Common paediatric perimetry techniques require central fixation and subjective responses, which may be challenging for young or cognitively impaired children. The Saccadic Vector Optokinetic Perimeter (SVOP) was designed to overcome these challenges by using infra-red eye tracking to assess the visual field. This study assessed the clinical feasibility of SVOP in children without visual impairment, comparing it to current paediatric techniques, and in children with visual impairment.
Participants were recruited into two cohorts: children without visual impairment (visual acuity ≥ 6/7.5) and children with visual impairment (visual acuity ≤ 6/18). Children without visual impairment attempted the Goldmann perimeter, confrontation method, and SVOP. Children with visual impairment attempted SVOP, when clinically indicated, as part of a full ophthalmic assessment. Visual field results and test length were recorded.
Twenty-three children without visual impairment (4-14 years old) attempted all three visual field assessments. Full results were recorded for 91 per cent of children with SVOP, 87 per cent with Goldmann, and 100 per cent with confrontation SVOP was significantly faster than Goldmann (p < 0.001) and confrontation (p = 0.003). Thirty-five children with visual impairment (3-19 years old) with visual acuity ranging from 6/9.5 to worse than 6/360 (mean of 0.8 ± 0.4 logMAR) attempted SVOP, with 26 children able to complete SVOP.
This is the largest study to date of the clinical applicability of SVOP in children without visual impairment, as well as assessing the utility of SVOP in children with visual impairment. Further research is needed to assess the accuracy of SVOP in a range of paediatric ocular disorders. SVOP may potentially offer a visual field assessment method for children previously unable to complete current paediatric perimetry techniques.

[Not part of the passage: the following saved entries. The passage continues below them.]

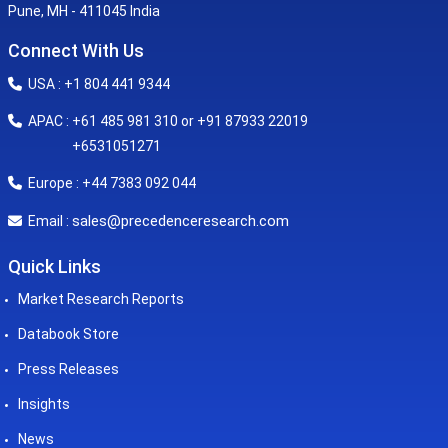
Pune, MH - 411045 India
Connect With Us
USA : +1 804 441 9344
APAC : +61 485 981 310 or +91 87933 22019
+6531051271
Europe : +44 7383 092 044
sales@precedenceresearch.com
Email :
Quick Links
Market Research Reports
Databook Store
Press Releases
Insights
News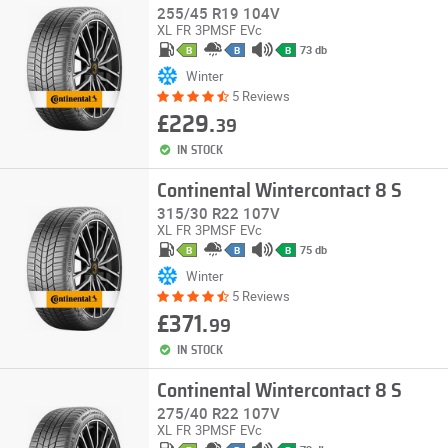
255/45 R19 104V
XL
FR
3PMSF
EVc
73 db
B
B
B
Winter
5 Reviews
£229.
39
IN STOCK
Continental Wintercontact 8 S
315/30 R22 107V
XL
FR
3PMSF
EVc
75 db
B
B
B
Winter
5 Reviews
£371.
99
IN STOCK
Continental Wintercontact 8 S
275/40 R22 107V
XL
FR
3PMSF
EVc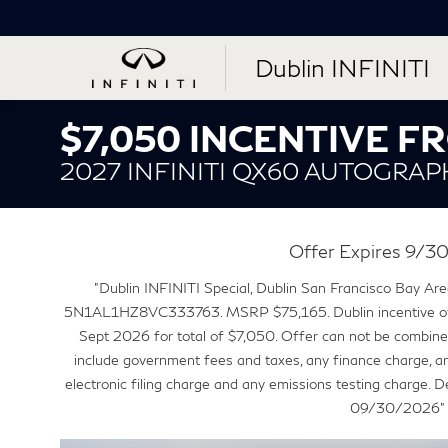
Dublin INFINITI
$7,050 INCENTIVE 
2027 INFINITI QX60 AUTOGRAP
Offer Expires 9/
"Dublin INFINITI Special, Dublin San Francisco Bay Area
5N1AL1HZ8VC333763. MSRP $75,165. Dublin incentive o
Sept 2026 for total of $7,050. Offer can not be combined
include government fees and taxes, any finance charge, a
electronic filing charge and any emissions testing charge. 
09/30/2026"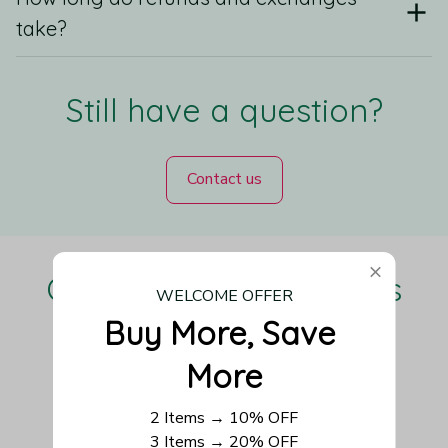
take?
Still have a question?
Contact us
Our Customers Love Us
WELCOME OFFER
Buy More, Save 
More
Be the first to write a review
2 Items → 10% OFF
3 Items → 20% OFF
Write a review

常见的儿科视野检查技术需要中心注视和主观反应,这对于年幼或认知障碍儿童可能具有挑战性。扫视矢量视动视野计(SVOP)旨在通过使用红外眼动追踪来评估视野,从而克服这些挑战。本研究评估了SVOP在无视力损害儿童中的临床可行性,将其与当前儿科技术进行比较,并评估了其在视力损害儿童中的可行性。
参与者被纳入两个队列:无视力损害儿童(视力≥6/7.5)和视力损害儿童(视力≤6/18)。无视力损害儿童尝试进行Goldmann视野计检查、对照法检查和SVOP检查。视力损害儿童在临床指征明确时尝试进行SVOP检查,作为全面眼科评估的一部分。记录视野结果和检查时长。
23名无视力损害儿童(4 - 14岁)尝试了所有三种视野评估。SVOP检查中91%的儿童获得了完整结果,Goldmann视野计检查为87%,对照法检查为100%。SVOP明显比Goldmann视野计检查快(p < 0.001),也比对照法快(p = 0.003)。35名视力损害儿童(3 - 19岁),视力范围从6/9.5到差于6/360(平均0.8 ± 0.4 logMAR)尝试进行SVOP检查,其中26名儿童能够完成SVOP检查。
这是迄今为止关于SVOP在无视力损害儿童中临床适用性的最大规模研究,同时也评估了SVOP在视力损害儿童中的效用。需要进一步研究来评估SVOP在一系列儿科眼部疾病中的准确性。SVOP可能为以前无法完成当前儿科视野检查技术的儿童提供一种视野评估方法。